Was die Studie zeigt
Für die Untersuchung wurden 33.995 Erwachsene aus 326 ländlichen Dörfern in China nach dem Zufallsprinzip zwei Gruppen zugeteilt. Das Durchschnittsalter lag bei 63 Jahren, 61 Prozent der Teilnehmenden waren Frauen. Eine Gruppe erhielt eine Standardversorgung gegen Bluthochdruck, die andere wurde von nicht-ärztlichem Gesundheitspersonal intensiv betreut mit dem Ziel, systolische Werte unter 130 mmHg und diastolische Werte unter 80 mmHg zu erreichen. Nach Angaben der Presse sank der systolische Blutdruck in der intensiv betreuten Gruppe im Schnitt um 17,6 mmHg, in der Vergleichsgruppe hingegen nur um 2,4 mmHg. Nach sieben Jahren – vier Jahre aktive Intervention, drei Jahre Beobachtung – lag das Demenzrisiko in der Interventionsgruppe bei 8,85 Prozent gegenüber 10,55 Prozent in der Kontrollgruppe, ein rechnerisch um 15 Prozent geringeres Risiko. Auch das Risiko für kognitive Beeinträchtigungen ohne Demenz war in der Interventionsgruppe um 13 Prozent niedriger. Schwerwiegende unerwünschte Ereignisse traten mit 47,15 Prozent in der Interventionsgruppe seltener auf als in der Kontrollgruppe mit 49,78 Prozent.
Was unklar bleibt
Nach vorliegender Quellenlage handelt es sich bislang um eine Kongresspräsentation im Rahmen einer ESC-Hot-Line-Session, nicht um eine bereits in einer Fachzeitschrift begutachtete Publikation. Ob und wann eine solche Veröffentlichung folgt, ist derzeit nicht bekannt. Offen ist auch, wie gut sich die Ergebnisse übertragen lassen: Die Studie fand in ländlichen chinesischen Dörfern statt, wo eigens geschultes, nicht-ärztliches Personal die intensive Betreuung übernahm – ein Versorgungsmodell, das sich von der Primärversorgung etwa in Österreich unterscheidet.
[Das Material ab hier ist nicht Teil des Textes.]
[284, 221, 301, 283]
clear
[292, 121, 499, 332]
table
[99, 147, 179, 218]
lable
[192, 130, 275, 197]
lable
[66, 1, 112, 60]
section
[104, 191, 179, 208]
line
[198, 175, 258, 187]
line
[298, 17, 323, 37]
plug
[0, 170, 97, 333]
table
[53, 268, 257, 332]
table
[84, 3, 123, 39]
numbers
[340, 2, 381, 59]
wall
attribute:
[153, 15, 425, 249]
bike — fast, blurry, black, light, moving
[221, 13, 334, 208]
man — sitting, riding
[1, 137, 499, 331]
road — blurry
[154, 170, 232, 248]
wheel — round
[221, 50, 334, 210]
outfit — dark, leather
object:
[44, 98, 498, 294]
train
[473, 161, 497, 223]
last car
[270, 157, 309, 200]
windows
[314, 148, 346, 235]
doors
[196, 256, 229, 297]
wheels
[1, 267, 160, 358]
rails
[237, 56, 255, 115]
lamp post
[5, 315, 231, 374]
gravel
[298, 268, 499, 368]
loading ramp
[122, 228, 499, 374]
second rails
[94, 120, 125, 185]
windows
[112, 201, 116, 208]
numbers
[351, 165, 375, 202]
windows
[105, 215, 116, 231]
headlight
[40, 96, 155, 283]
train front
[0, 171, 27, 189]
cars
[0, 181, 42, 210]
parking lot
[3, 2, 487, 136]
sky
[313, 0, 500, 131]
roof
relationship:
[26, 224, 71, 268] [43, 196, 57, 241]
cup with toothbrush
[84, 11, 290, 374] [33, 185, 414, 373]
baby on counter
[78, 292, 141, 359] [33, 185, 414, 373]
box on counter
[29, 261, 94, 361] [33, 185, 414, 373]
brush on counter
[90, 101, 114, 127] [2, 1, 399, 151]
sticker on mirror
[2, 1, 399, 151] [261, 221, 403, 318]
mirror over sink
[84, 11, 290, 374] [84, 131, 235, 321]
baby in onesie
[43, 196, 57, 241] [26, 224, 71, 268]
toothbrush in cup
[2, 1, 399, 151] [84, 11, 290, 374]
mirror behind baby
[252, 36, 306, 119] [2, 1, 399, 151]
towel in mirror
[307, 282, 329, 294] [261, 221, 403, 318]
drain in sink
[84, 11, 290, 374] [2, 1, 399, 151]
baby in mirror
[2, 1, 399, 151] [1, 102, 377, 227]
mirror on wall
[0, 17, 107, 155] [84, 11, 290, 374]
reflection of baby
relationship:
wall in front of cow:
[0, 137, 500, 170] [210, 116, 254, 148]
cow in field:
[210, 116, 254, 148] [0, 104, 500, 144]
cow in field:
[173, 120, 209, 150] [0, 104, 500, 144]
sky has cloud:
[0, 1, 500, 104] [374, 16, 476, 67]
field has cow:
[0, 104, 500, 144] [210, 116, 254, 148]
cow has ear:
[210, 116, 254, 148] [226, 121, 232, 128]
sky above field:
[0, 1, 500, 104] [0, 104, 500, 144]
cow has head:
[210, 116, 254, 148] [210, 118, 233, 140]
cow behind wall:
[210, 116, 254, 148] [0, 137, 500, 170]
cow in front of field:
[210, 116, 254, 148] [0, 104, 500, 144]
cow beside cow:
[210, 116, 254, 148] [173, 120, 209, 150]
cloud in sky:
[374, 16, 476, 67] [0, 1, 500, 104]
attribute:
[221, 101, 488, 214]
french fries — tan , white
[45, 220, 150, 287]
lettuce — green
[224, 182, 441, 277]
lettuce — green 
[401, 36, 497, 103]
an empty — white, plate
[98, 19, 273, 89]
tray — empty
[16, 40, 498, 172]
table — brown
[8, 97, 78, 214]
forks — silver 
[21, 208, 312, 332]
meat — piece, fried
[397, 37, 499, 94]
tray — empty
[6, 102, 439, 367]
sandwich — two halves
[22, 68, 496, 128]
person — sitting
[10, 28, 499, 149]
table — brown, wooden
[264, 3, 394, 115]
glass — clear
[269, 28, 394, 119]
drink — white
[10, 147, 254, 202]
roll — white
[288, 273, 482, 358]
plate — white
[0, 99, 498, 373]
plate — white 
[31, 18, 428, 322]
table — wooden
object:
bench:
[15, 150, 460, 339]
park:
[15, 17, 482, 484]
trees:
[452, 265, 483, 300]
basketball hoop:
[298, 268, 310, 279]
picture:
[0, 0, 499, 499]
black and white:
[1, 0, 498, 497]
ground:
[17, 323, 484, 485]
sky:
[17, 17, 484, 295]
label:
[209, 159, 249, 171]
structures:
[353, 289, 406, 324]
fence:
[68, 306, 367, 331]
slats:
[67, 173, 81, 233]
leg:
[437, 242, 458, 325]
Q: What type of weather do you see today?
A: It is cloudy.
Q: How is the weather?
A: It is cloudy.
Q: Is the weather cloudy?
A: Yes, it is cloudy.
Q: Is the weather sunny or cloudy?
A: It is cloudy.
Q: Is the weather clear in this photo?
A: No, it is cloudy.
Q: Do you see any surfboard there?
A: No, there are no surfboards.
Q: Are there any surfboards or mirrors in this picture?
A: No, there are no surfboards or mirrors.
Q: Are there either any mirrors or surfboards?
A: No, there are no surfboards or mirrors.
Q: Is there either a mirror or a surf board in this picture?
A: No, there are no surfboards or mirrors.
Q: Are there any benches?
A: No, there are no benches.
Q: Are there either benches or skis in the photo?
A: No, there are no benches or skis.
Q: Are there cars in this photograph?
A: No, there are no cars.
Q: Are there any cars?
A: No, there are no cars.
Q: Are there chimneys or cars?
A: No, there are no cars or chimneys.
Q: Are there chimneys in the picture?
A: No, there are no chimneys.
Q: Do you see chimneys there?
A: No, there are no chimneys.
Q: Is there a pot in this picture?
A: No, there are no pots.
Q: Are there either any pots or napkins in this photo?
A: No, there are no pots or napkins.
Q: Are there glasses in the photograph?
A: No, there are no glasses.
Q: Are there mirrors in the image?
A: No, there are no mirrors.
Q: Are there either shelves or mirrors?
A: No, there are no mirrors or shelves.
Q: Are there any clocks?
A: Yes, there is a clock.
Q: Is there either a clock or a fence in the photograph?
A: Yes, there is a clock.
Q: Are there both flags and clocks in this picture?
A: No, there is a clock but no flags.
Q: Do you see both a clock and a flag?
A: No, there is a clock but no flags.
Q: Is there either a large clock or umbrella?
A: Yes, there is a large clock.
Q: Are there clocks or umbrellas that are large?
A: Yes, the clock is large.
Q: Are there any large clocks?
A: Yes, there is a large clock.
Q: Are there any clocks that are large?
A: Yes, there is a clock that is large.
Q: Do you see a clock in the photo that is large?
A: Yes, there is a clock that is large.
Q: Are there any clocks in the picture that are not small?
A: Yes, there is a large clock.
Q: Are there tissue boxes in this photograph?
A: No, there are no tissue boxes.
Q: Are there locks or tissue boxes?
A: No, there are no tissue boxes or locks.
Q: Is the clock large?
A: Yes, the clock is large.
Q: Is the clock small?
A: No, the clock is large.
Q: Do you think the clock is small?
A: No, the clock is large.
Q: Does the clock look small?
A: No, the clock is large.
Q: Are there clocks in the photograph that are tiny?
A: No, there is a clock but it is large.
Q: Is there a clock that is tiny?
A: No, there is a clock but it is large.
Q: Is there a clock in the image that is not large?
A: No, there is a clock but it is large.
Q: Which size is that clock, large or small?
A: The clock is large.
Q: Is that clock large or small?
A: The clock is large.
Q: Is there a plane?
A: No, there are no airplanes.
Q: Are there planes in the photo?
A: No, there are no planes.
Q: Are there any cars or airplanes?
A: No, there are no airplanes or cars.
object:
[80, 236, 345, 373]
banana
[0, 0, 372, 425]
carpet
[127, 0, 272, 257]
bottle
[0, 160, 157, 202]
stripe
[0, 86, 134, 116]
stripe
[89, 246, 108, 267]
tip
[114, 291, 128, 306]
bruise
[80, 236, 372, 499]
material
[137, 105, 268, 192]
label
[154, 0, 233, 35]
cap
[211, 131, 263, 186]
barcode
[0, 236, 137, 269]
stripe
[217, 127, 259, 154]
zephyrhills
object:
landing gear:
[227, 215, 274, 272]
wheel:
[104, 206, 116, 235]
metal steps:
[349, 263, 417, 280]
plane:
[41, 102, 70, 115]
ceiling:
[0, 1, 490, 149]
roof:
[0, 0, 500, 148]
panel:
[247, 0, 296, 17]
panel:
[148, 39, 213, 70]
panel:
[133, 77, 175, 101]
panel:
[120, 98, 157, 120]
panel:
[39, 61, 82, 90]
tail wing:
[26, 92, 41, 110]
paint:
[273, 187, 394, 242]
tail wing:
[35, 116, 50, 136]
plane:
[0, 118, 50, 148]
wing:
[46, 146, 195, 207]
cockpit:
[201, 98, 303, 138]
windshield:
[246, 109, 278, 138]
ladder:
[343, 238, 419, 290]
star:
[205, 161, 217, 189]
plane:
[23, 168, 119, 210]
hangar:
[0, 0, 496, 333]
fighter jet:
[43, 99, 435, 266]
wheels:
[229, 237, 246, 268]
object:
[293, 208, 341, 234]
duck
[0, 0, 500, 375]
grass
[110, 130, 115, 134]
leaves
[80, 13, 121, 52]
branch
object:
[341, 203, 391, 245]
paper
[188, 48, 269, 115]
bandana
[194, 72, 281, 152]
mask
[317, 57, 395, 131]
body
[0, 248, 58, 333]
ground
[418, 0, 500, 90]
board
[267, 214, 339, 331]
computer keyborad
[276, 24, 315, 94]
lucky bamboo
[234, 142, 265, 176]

Unabhängige Einschätzungen von Demenzforscherinnen und -forschern außerhalb des Studienteams liegen in den ausgewerteten Quellen nicht vor.
Einordnung
Bluthochdruck gilt als bekannter, beeinflussbarer Risikofaktor für Demenz, bislang gab es laut Studienleiter Sun aber nur wenige Langzeitstudien, die einen Effekt der Blutdrucksenkung auf Bevölkerungsebene belegen konnten. Die CRHCP-Studie reiht sich in frühere Auswertungen desselben Programms ein, die bereits gezeigt hatten, dass eine intensive Blutdruckbehandlung Herz-Kreislauf-Erkrankungen und Sterblichkeit senkt. Vor dem Hintergrund weltweit wachsender Demenz-Fallzahlen wird eine strukturierte Blutdruckkontrolle in der Primärversorgung von den Studienautoren als möglicher Baustein der Demenzprävention auf Bevölkerungsebene beschrieben – eine Einschätzung, die vorerst aber vor allem von den Studienautoren selbst stammt.